CONTRE LA MARCHE A LA GUERRE EN SYRIE
La grande salle de l’Agéca était presque pleine: près de cent personnes s’étaient déplacées, ce 7 janvier, à l’invitation conjointe du Comité Valmy et du Pôle de Renaissance Communiste en France, pour discuter de la situation en Syrie et des actions à mener pour enrayer l’intervention armée impérialiste en préparation contre le peuple syrien.
Claude Beaulieu, du Comité Valmy, rendit compte en détails d’un voyage sur place à l’automne dernier, où il a rencontré notamment des militaires syriens et des journalistes français. A cette occasion, il a pu mesurer l’ampleur de la manipulation médiatique : tous les morts civils des affrontements sont présupposés « victimes du régime ». Pourtant, l’opposition armée fait des dégâts considérables – comme en témoignent les soldats amputés vus à l’hôpital, survivants de traquenards où on les a appelés pour protéger des civils en danger, et où ils se sont retrouvés abattus par des tireurs embusqués.
Côté médias, silence radio là-dessus, tout comme sur les libérationsde prisonniers consenties par Damas. Silence aussi sur un sondage publié par la chaîne qatari Al Jazira (pourtant anti-Assad), selon lequel 55% des Syriens soutiennent leur régime. Quant aux manifestations pro-Assad, une étrange alchimie les transforme en immanquablement en rassemblements d’opposants sur les chaînes de télévision françaises…
Bruno Drewski, de l’Appel Franco-Arabe, rappela clairement que les guerres menées au nom de la « Démocratie » sont en fait toujours des agressions du fort contre le faible, et que quoi qu’on pense par ailleurs du pays agressé, c’est à son peuple et à lui seul de décider de changer ou non de régime. C’est pourquoi les appels aux sanctions contre Damas – préparatifs évidents à une intervention armée – et l’inquiétante facilité avec laquelle l’opposition dure se procure des armes – preuve d’ingérences étrangères dans le conflit intérieur syrien – doivent décider les progressistes à prendre parti pour Damas contre le « Conseil National Syrien » qui, comme le rappela au passage Claude Beaulieu, a réclamé une intervention armée des puissances impérialistes, alors que de son côté, Sarkozy, dans ses vœux à l’armée à Brest, disant la France prête à intervenir…
Prenant la parole pour le P. R. C. F. , Vincent Flament commença par comparer les communiqués du Parti Communiste Syrien (pour qui « tout changement interne doit être considéré comme partie intégrante de la souveraineté nationale de n’importe quel pays »), et du P. C. F., qui, dans un communiqué du 30 décembre, appelle carrément la France et l’Union Européenne à renforcer les sanctions pour « isoler le régime de Damas ». Le P. C. S. ne dispense pas de critiquer Bachar el Assad, dont il était un opposant résolu jusqu’à ce que les événements de ces derniers mois l’amènent à une politique d’unité nationale, et il se félicite des résultats obtenus par les manifestations pacifiques réclamant la démocratisation du régime. Mais il réfuse à juste titre l’ingérence étrangère, tandis que le P. C. F. réclame son amplification ! Tous les vrais progressistes de France doivent se mobiliser et se préparer à des manifestations publiques pour éviter la réédition de l’opération contre la Libye.

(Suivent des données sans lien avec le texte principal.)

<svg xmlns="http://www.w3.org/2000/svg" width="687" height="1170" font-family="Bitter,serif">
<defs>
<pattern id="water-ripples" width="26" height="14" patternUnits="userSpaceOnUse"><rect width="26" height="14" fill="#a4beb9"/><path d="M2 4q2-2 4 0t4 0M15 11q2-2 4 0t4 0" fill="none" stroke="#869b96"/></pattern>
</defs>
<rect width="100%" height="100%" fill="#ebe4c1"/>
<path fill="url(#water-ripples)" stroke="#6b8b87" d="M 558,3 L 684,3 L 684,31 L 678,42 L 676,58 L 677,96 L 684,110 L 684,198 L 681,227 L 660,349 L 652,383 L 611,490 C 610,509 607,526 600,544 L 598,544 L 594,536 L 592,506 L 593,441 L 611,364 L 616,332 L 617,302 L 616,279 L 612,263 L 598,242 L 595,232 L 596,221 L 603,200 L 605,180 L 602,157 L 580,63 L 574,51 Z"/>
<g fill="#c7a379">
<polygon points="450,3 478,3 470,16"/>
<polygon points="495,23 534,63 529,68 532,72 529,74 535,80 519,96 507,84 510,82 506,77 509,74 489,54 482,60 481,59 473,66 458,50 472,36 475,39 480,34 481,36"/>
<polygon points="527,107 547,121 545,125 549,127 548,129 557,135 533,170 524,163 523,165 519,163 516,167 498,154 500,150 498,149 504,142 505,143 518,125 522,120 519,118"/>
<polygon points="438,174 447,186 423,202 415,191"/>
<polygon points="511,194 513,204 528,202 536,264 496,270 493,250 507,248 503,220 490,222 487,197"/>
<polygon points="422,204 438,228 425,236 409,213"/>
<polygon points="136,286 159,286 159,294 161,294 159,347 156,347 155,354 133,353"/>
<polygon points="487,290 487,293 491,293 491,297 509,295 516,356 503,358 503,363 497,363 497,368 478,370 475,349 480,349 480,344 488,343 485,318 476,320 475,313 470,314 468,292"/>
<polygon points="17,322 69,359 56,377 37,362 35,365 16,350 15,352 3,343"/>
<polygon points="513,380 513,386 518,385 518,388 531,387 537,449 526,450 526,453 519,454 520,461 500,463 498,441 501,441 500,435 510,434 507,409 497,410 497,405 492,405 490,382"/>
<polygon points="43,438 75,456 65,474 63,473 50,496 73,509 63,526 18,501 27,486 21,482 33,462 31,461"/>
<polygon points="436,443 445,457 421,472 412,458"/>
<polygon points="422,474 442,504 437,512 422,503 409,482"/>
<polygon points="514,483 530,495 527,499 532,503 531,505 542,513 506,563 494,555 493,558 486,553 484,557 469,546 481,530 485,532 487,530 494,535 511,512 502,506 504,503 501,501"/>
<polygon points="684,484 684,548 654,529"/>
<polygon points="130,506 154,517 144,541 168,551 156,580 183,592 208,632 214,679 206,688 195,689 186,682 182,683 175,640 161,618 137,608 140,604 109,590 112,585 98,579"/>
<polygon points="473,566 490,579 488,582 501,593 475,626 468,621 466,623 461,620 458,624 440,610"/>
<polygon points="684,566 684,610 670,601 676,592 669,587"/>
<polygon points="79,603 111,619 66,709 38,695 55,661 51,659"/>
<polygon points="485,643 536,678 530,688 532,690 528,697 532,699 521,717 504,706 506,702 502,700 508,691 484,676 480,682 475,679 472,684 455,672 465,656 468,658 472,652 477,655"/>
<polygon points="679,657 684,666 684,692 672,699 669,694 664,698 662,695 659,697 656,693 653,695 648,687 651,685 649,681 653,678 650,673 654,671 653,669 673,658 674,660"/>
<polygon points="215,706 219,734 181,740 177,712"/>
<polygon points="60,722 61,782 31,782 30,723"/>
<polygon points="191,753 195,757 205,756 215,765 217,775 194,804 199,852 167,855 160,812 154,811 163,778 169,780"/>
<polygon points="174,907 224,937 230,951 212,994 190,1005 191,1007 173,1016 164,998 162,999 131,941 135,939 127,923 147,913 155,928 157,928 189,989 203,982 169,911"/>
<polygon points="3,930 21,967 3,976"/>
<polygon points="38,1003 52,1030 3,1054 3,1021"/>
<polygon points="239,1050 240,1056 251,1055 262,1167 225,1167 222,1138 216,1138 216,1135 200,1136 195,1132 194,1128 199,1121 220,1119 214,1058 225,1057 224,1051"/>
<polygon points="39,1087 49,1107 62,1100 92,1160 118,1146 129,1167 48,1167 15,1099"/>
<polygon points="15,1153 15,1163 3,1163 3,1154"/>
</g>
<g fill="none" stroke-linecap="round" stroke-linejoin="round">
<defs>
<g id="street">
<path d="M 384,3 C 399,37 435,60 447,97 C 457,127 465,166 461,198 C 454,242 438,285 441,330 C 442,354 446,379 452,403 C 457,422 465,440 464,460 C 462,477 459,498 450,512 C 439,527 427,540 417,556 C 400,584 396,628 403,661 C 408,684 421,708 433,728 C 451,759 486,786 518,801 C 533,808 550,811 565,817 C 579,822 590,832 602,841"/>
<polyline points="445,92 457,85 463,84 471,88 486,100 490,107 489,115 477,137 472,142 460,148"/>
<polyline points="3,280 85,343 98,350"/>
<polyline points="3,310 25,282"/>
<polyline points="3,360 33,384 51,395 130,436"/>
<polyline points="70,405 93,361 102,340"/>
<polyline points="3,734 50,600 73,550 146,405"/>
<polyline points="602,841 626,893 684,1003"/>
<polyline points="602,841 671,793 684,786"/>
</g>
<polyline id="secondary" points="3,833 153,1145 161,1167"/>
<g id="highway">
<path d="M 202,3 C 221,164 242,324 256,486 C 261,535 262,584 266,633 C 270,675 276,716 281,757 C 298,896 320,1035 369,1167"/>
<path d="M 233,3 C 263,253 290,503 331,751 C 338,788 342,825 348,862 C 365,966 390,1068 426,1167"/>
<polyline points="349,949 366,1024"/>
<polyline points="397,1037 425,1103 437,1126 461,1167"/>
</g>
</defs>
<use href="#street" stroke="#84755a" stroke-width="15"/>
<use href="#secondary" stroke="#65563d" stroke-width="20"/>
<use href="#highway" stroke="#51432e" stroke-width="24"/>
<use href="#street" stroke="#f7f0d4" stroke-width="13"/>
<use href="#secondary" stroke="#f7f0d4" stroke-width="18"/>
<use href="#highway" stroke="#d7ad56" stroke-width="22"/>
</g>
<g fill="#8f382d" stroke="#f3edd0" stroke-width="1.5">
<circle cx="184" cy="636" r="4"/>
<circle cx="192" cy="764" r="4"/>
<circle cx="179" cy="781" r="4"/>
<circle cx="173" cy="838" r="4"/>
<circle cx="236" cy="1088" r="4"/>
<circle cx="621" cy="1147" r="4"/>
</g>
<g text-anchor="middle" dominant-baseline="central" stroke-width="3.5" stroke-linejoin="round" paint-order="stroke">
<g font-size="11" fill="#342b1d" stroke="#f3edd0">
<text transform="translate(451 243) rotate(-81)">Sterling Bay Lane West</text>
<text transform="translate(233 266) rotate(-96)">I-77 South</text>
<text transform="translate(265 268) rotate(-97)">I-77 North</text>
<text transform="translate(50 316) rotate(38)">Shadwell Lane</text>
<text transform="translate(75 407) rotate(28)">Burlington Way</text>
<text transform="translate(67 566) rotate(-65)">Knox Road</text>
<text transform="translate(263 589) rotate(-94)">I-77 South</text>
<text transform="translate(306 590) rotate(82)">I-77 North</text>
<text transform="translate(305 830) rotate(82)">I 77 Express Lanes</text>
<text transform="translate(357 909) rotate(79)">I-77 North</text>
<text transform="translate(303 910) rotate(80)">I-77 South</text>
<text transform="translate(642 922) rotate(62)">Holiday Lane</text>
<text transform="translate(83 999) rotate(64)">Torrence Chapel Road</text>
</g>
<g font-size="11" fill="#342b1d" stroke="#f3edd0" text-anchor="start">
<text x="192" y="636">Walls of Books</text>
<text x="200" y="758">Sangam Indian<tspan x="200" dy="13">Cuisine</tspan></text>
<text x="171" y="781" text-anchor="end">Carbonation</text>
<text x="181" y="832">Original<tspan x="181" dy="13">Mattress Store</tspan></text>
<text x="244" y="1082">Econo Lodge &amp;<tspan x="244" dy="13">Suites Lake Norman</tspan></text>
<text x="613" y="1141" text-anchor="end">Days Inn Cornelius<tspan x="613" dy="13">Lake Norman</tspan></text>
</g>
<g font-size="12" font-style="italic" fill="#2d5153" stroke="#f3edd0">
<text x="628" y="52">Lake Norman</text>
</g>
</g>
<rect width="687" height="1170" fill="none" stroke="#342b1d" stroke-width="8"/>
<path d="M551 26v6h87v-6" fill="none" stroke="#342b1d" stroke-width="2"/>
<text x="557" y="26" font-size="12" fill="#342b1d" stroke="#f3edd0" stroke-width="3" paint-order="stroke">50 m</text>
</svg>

Enfin, le Colonel Corvez, de Résistance et Renouveau Gaulliste, organisation membre de l’Arc Républicain de Progrès comme le Pôle et Valmy, revenu lui aussi de Syrie, fit état de la présence de forces spéciales françaises et turques au Qatar pour entraîner l’« Armée Libre de Syrie », de provocations armées lors de manifestations, et de l’action de tireurs isolés pour faire dégénérer la situation. Il rappela que Damas avait consenti de nombreuses réformes – censurées par nos médias – dont la suppression de l’article 8 de la Constitution, qui assurait la prééminence du parti Baath, et la libération de la presse. Il montra aussi le risque grave d’une escalade et d’une internationalisation du conflit, car la Chine et la Russie étaient cette fois décidées à faire obstacle aux U. S. A.
Le débat avec la salle, riche et animé, montra une réelle volonté des participants d’agir pour éviter la guerre. Des Syriens vivant en France informèrent l’assemblée de la tenue de manifestations régulières à Paris dans ce sens – et des nombreuses menaces et agressions dont elles étaient l’objet. Il se trouva bien quelqu’un pour oser proposer de contacter le Front National afin de rassembler largement en faveur du régime syrien, mais il se fit séchement contrer, notamment par des militants du P. R. C. F., et son discours ne rencontra aucun écho. Après quatre heures d’échanges, la tenue d’une nouvelle réunion davantage tournée vers l’action pratique fut décidé pour la mi-février.